Problem requirements:
Collect each line of the data below that contains the string "slice".

____ Extracted entries

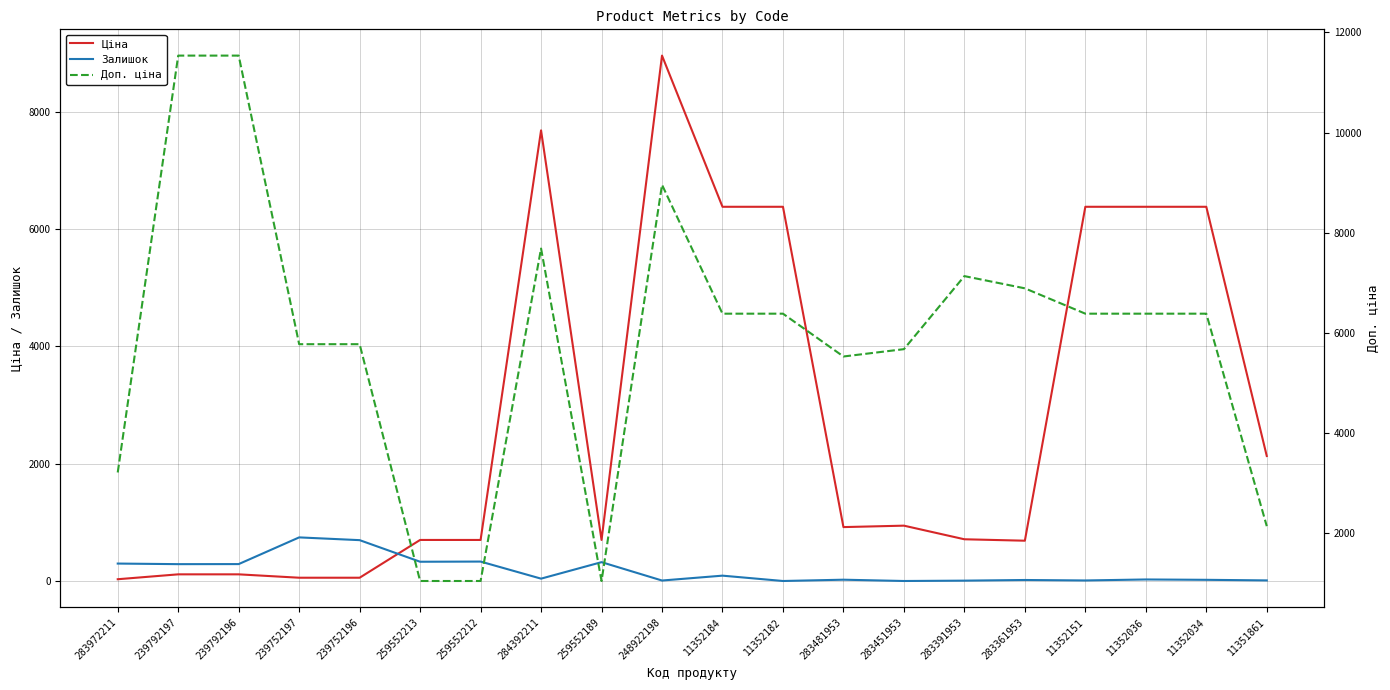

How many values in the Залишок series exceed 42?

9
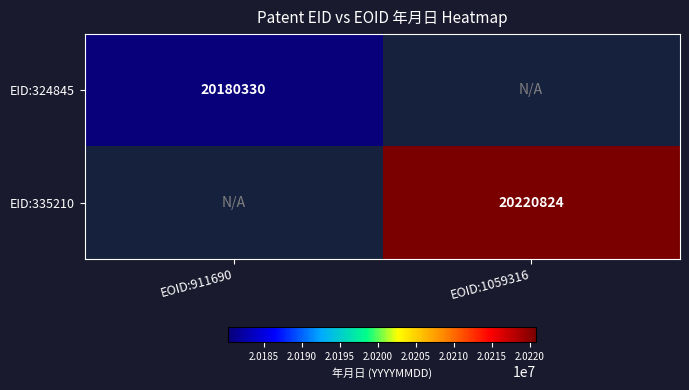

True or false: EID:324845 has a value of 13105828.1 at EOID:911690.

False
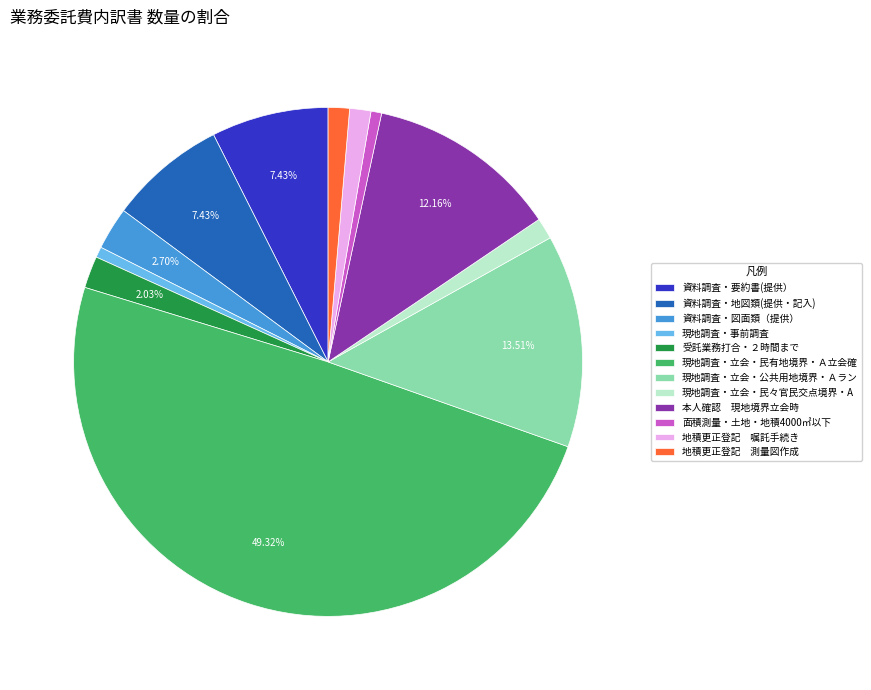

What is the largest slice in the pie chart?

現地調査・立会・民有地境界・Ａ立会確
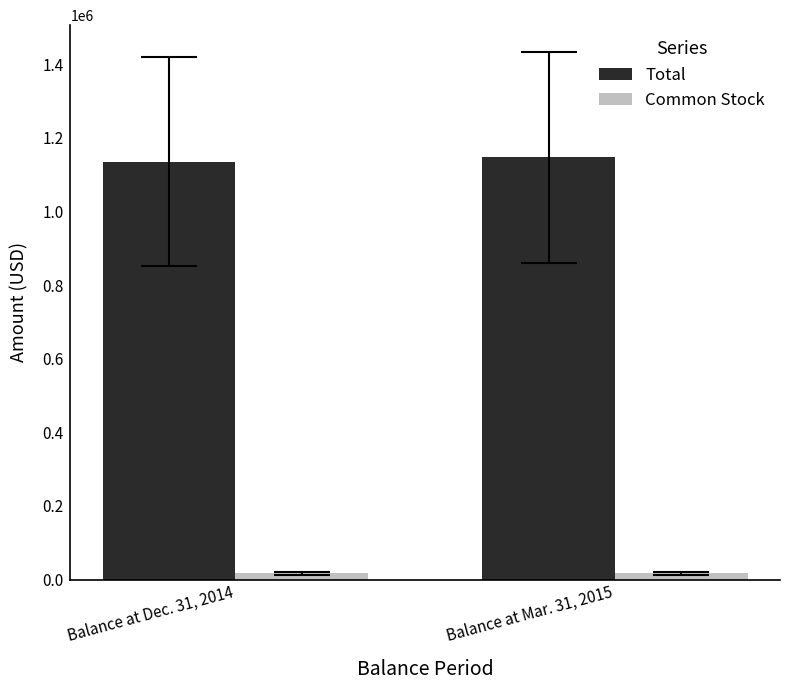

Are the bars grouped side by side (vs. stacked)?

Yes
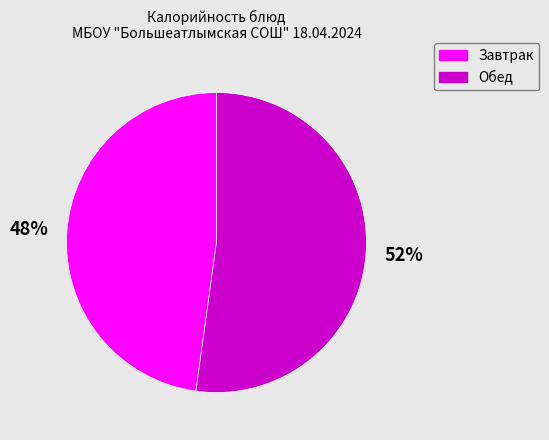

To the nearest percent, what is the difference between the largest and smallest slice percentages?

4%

________

Exercise response:
What is the largest slice in the pie chart?
To the nearest percent, what is the difference between the largest and smallest slice percentages?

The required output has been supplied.